Of course, we need additional evidence, but so far it will be quite tricky to argue based on the available evidence that medications for ADHD per say have a causal role in increasing the risk of suicidal behaviours. Right, other limitations that we should point out in our studies, as I mentioned, i-square, which is a measure of heterogeneity, was quite high, which means that our estimate, our figures do not capture the variability across studies.
And also I mentioned previously that in general the study quality was quite good. However, there were some items of this scale that we use to assess the study quality which indicated some issues in terms of possible bias in the methodology of the studies.

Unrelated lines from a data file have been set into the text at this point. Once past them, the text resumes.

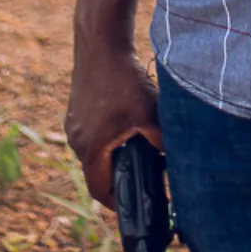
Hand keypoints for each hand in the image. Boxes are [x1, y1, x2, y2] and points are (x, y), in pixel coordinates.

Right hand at [64, 42, 161, 208]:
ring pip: (95, 151)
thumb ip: (161, 140)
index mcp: (90, 148)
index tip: (135, 209)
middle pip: (96, 172)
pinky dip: (108, 138)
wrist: (100, 43)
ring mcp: (74, 123)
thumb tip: (176, 159)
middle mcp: (76, 139)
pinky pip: (92, 133)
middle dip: (119, 178)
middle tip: (142, 181)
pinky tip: (126, 127)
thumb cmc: (122, 78)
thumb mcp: (148, 112)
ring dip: (114, 156)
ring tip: (138, 153)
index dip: (117, 204)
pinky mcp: (77, 108)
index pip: (99, 190)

So moving to the possible clinical implications of this study. Well, I do think that it is important because it suggests that we should systematically screen for suicidal spectrum behaviours in patients with ADHD. Of course, at the first assessment but also the follow up and this I think is particularly relevant because when we look at available rating scales and questionnaires on ADHD, they do not in general include the specific items on this. So this may be missed if we perform it quite quick and standard assessment of ADHD. While of course, given the importance of these screening for these aspects seems extremely important.
I think that was all in terms of my presentation. So I thank you for your attention.